Hay un hombre sentado delante del mostrador, una adolescente con ínfulas de mujer fumando un cigarro y tres sujetos más jugando billar. El vallenato viejo de Miguel Morales suena una y otra vez en La Laguna Azul, el bar de la esquina. Famoso por alojar a los borrachines del barrio Chino y a las prostitutas que llegan cada tres horas para embriagar de deseo a los que ahogan su tiempo en unos tragos de ron.

"La cocaína y el ron son la mejor anestesia. Un poco de los dos y lo demás es pan comido...además con eso encima el sexo sabe más rico y ni siquiera da asco". Ella me recuerda mucho aquella canción de Jorge Oñate: "Mujer Marchita de alma y fecunda, pobre criatura sin ninguna redención, sola entre la multitud
que comercia con tu amor al irse tu juventud, baja tu valoración". Mujer marchita que no comprende ni se preocupa por comprender lo que ella misma se ha negado. Mujer marchita de palabras morbosas, de gestos vulgares.
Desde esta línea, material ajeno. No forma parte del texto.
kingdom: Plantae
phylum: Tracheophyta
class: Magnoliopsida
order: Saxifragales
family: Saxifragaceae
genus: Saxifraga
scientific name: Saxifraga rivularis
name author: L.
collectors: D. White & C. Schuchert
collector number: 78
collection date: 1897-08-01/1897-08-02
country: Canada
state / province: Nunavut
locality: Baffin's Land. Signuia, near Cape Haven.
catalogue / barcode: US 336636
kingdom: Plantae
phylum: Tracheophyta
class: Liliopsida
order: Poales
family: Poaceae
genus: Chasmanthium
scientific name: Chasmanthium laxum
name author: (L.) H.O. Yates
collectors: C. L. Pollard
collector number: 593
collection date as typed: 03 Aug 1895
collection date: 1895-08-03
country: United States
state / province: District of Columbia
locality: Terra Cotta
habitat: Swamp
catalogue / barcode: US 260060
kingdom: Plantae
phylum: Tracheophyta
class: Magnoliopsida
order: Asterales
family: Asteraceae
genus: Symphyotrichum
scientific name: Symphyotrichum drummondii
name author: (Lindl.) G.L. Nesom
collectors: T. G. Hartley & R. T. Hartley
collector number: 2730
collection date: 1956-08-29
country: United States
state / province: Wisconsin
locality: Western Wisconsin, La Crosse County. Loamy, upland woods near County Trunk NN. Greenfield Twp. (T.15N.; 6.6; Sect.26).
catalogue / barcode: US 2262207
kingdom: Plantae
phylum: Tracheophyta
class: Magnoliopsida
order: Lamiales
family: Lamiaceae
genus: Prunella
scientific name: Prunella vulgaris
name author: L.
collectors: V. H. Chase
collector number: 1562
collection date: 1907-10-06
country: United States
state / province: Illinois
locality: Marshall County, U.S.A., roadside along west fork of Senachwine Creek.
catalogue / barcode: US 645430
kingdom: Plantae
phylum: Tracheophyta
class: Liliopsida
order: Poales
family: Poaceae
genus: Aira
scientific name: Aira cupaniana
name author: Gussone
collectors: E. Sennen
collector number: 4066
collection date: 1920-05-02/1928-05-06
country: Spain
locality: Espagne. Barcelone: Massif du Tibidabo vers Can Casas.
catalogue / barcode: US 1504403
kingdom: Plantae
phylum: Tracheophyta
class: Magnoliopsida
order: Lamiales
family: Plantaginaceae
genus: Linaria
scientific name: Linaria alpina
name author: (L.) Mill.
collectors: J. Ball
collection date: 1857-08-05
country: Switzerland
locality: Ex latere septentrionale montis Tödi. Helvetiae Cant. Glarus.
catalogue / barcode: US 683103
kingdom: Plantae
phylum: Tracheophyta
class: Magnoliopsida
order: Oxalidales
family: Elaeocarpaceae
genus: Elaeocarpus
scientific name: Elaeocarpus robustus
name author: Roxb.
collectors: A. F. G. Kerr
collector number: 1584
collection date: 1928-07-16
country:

Amante resignada, sujeta a las voluntades ajenas y enamorada que nunca conoció al amor.
"Tal vez exista, pero no creo que se acuerde de mí. El mundo está tan podrido que estará cansado de las mismas maricadas. Nunca le he pedido nada, porque no creo que tenga tiempo para escuchar mis oraciones". Sin Dios, sin madre, sin padre, sin familia, acompañada de los vestidos baratos que compra en San Nicolás, de los únicos tacones y de los tres labiales que le regaló Mauricio el primer novio que tuvo.
Todas las noches me acuesto con ella, no me pregunta ni me responde. Por eso me gusta, porque es tan inocente que ignora lo que hay detrás de las perversiones que esconde mi mente. Hablamos de la posición más excitante al quitarme los pantalones y de lo que debe hacerme para complacerme. Ella será la protagonista de mi próxima novela: labios rojos.